When it comes to birth control, performers minimize pregnancy risk in the same way that other people do. For cisgender women performing in straight porn, while condoms are often not a birth control choice, they may utilize options such as the IUD, the shot, the patch, the pill, or others. Also, only about 1/4 of performers have had someone ejaculate inside their vagina during a shoot, meaning the majority are utilizing withdrawal as an additional birth control method. While withdrawal on its own is not highly effective, using two forms of birth control is a great way to get pretty close to 99.9% protection.
You should know that:
- Though birth control is usually invisible in mainstream porn, it is a really important element of many people’s sex lives. Along with condoms, there are also a plethora of other birth control options out there, all of which become even more effective when you use more than one method at a time, for example using condoms and taking birth control pills.
- Though condoms are often not used in straight porn, and are increasingly not being used in gay male porn, they are a great option for our personal lives. There are a lot of awesome things about condoms—including, but not limited to, they are the only form of birth control that also protects against STIs!
- Safer sex is not just for straight people and gay men. While sex between people with vulvas does pose a lower risk for STI transmission, the risk is still there, as well as risk for other infections like bacterial vaginosis.
- If you are switching from anal to vaginal intercourse, always use a new condom!

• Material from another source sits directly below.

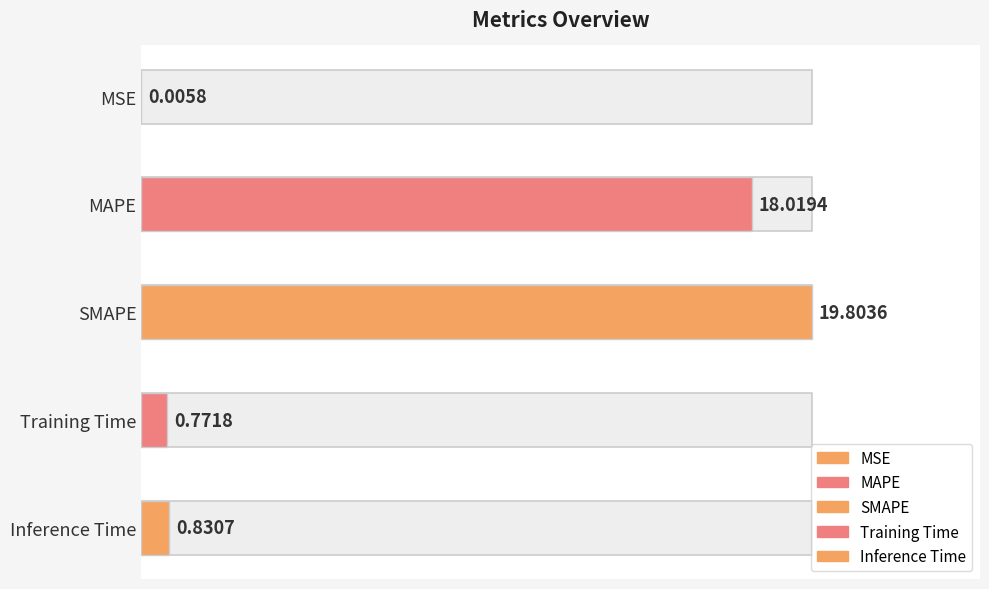

What is the sum of all values?

39.4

- Safer sex practices like using barriers and getting regularly testing for STIs are crucial for your sexual health. And they do not need to be buzzkills! They can be playful and sexy. As Heather Corinna writes, “Being assertive, responsible, educated and smart about sex is empowering and about as sexy as sexy gets.”
In short, remember that porn and other sexual media are a genre of fantasy and the videos featured on mainstream X-rated sites will almost definitely not be representative of you, your body, your sexual health, and your sexual experiences.